Corporates and start-ups are somewhat perceived as opponents. What else could they be, taking into account all the big differences in approach, mind-set and, more importantly, in the ability to adapt quickly? From a corporate point of view, considering start-ups a competitive threat is more than understandable. They appear seemingly out of thin air powered by digitalization to drive major innovations and disrupt entire industries in no time. But is this all there is to it?
Corporates & Start-ups: Everlasting Rivals or Potential Partners
Will they keep on being everlasting rivals, and companies better be quick to learn how to keep up with the disruptive force of start-ups? No, that can't be all. And the corporate world has long altered this assumption. What many corporates and start-ups realized is that by partnering up and combining their resources more often than not this leads to benefits for both of them. And it creates more value for their consumers as well as whole industries!
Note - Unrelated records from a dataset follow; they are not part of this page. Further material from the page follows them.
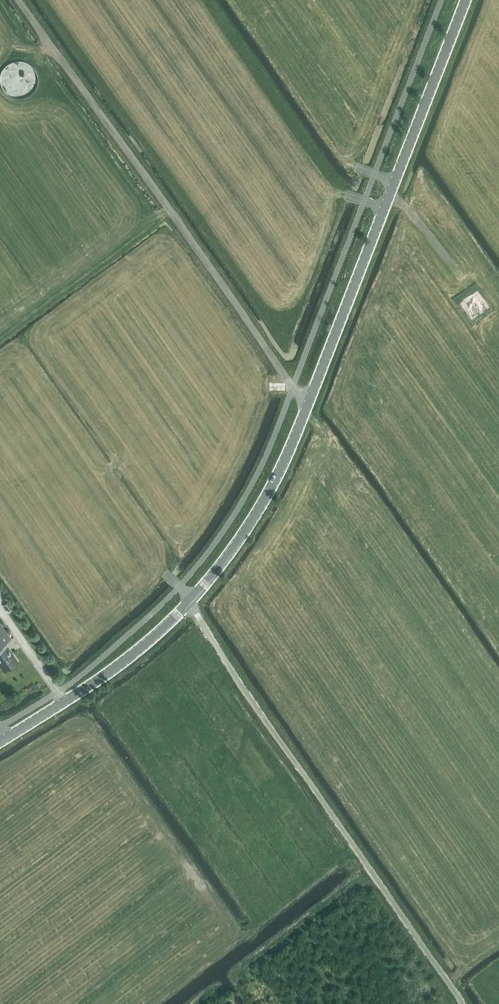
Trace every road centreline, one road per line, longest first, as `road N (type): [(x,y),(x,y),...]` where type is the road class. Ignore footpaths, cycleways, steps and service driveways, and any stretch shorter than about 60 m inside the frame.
road 1 (secondary): [(190,604),(249,527),(290,451),(466,0)]
road 2 (track): [(309,401),(292,388),(18,0)]
road 3 (unclassified): [(464,1003),(190,604)]
road 4 (secondary): [(0,741),(92,683),(190,604)]

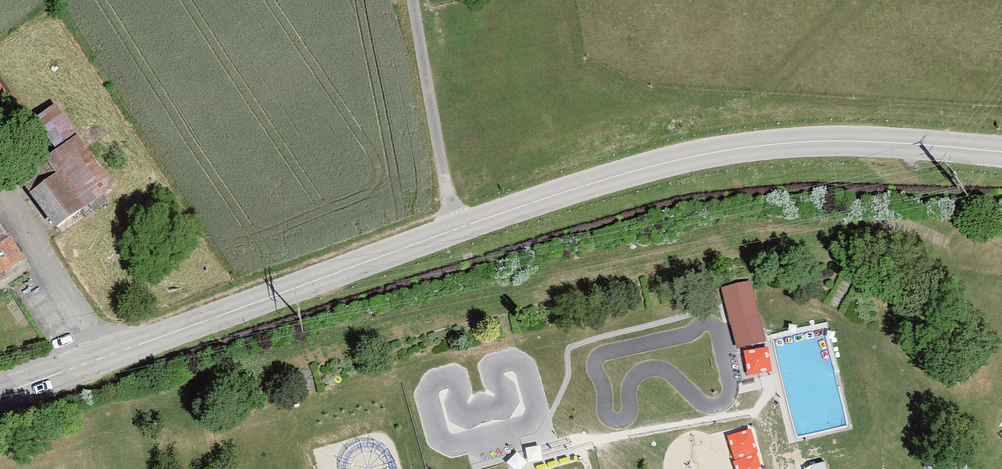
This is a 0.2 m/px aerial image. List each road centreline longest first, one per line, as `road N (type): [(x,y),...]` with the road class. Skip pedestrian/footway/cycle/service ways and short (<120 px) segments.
road 1 (tertiary): [(0,390),(638,172),(741,151),(855,144),(1001,157)]
road 2 (track): [(1001,252),(885,230),(840,242),(734,239),(561,288),(534,306),(410,330),(216,387)]
road 3 (track): [(723,359),(717,329),(705,324),(688,338),(608,356),(595,371),(614,424),(628,417),(633,382),(644,373),(667,374),(704,407),(727,404),(731,393)]
road 4 (track): [(455,230),(411,0)]

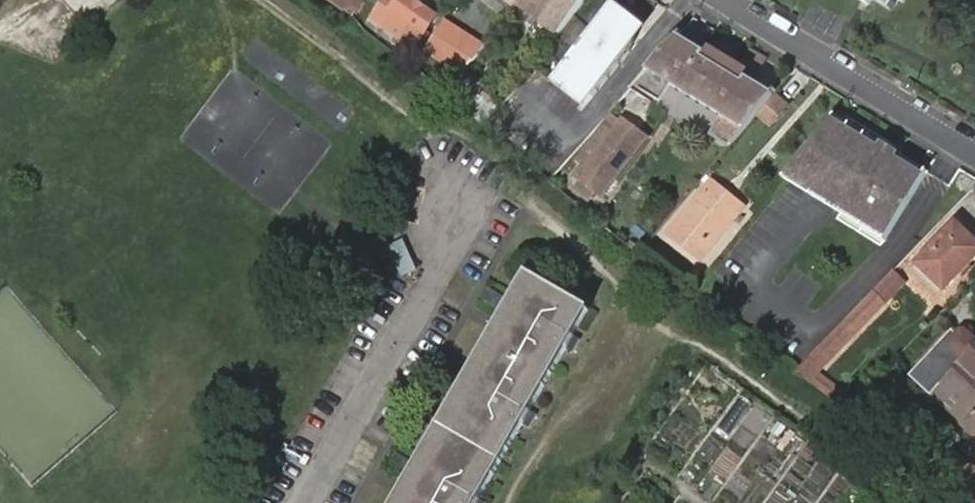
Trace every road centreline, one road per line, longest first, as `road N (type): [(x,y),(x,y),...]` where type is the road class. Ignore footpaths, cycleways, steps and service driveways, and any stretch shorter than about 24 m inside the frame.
road 1 (residential): [(302,502),(452,245),(459,202)]
road 2 (residential): [(723,0),(974,155)]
Shaking up established processes and developments with fresh ideas and new approaches while relying on experiences, market knowledge, networks, and resources sure does sound good. This might be well-received now but what remains is the question, where to start? Where to find the right collaboration partners? How to know that this is a fit both draw value from? Especially in this data-driven world, finding data is not the problem anymore but rather being able to manage and sort the data in a way it gives you the answer you are looking for.
That is where the Start-up Radar comes into play.
How to Find a Match Made in Heaven*
*or, in other words, how to find a match that fits the criteria you are looking for in a start-up.
The Start-up Radar allows companies to set up and search a pool of potential start-ups to collaborate with. Keep track of the start-ups you already successfully worked with and the ones you want to partner up with in the future at all times. It is as easy as that.
CrunchBase: The Wikipedia of the Start-up World
The data basis for the Start-up Radar is provided by CrunchBase, the leading start-up database collecting all there is to know about the start-up world. It can be seen as the Wikipedia of the start-up scene, allowing everyone to add and enhance information at all times. So, it is not only about finding but also about being found, and that is where the advantage lies for start-ups: By having an informative profile at CrunchBase they can not only easily be found by investors but also by potential collaboration partners.
Start-up Scouting: Finding, Evaluating, and Collaborating
Innovation trumps pure efficiency as a driver for long–term success. And innovation comes from inside and outside the walls of a corporation. By including employees, customers, and partners in the process of innovating, corporates improve their ability to innovate fast and market-oriented. Chances are good that you already have some tool that helps you tackle challenges and finding solutions together with a diverse network of customers, employers, or other partners along the values chain. Establishing an open dialog with start-ups is the next logical consequence to step up the innovation game, and above all, offers the opportunity of getting insights to new market developments early on.
On the most basic level, the Start-up Radar accesses the CrunchBase database and translates this data into a radar chart, making it easy to get a clear overview of existing start-ups and compare them to each other. But there is more: The Start-up Radar does not only allow you to search for start-ups in general but also to specifically propose selected ones as a partner to an already existing or future innovation project or challenge. The fit can be defined and evaluated by individually selected dimensions and visualized in a clearly structured radar chart. There might also be a selection of start-ups worth considering. The radar chart simultaneously displays several start-ups and helps to compare them following the chosen criteria.
Had there already been a previous collaboration with a start-up, a description can be added containing important facts like: Who was involved, what are the most crucial characteristics of the start-up, how well did the collaboration work, what was the outcome, and so on. That helps to assess future fits and adds to the overall thoroughness of the database. Thus connections between existing ideas, projects and start-ups can be drawn, laying the foundation for more ideas, projects, and collaboration to emerge.
Fostering Long-Term Win-Win Situations
When it comes to partnerships of corporates and start-ups, there is a tendency to focus on the benefits for the corporates. But as mentioned before, done right, this also can be beneficial to start-ups and can end up in long-term partnerships. First of all, by maintaining and updating their profile at CrunchBase, start-ups do gain the visibility they need to enter in collaboration in the first place. As soon as they partnered up with a company, the Start-up Radar lies the foundation for establishing long-term collaborations. By collecting, storing, and linking data, the Start-up Radar provides an easily manageable overview that forms the basis for value-creating partnerships.